Stored records:
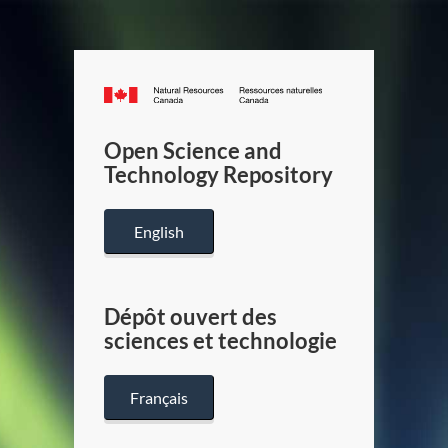
Canada.ca
/
Gouverneme
Open Science and
du
Technology Repository
Canada
English
Dépôt ouvert des
sciences et technologie
Français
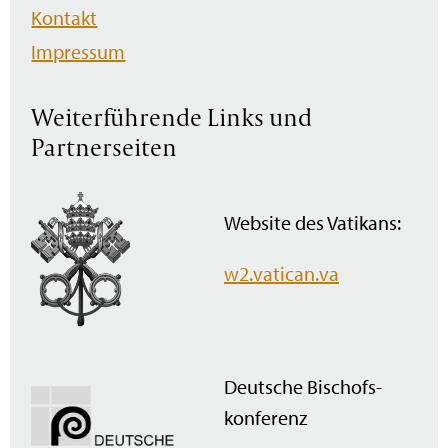
Kontakt
Impressum
Weiterführende Links und
Partnerseiten
Website des Vatikans:
w2.vatican.va
Deutsche Bischofs­
konferenz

TASK ITEM:
Write out the text lines from all of the entries above, copying each one without any change, and leave out the pictures.

COMPLETED TASK:
Canada.ca
/
Gouverneme
Open Science and
du
Technology Repository
Canada
English
Dépôt ouvert des
sciences et technologie
Français
Kontakt
Impressum
Weiterführende Links und
Partnerseiten
Website des Vatikans:
w2.vatican.va
Deutsche Bischofs­
konferenz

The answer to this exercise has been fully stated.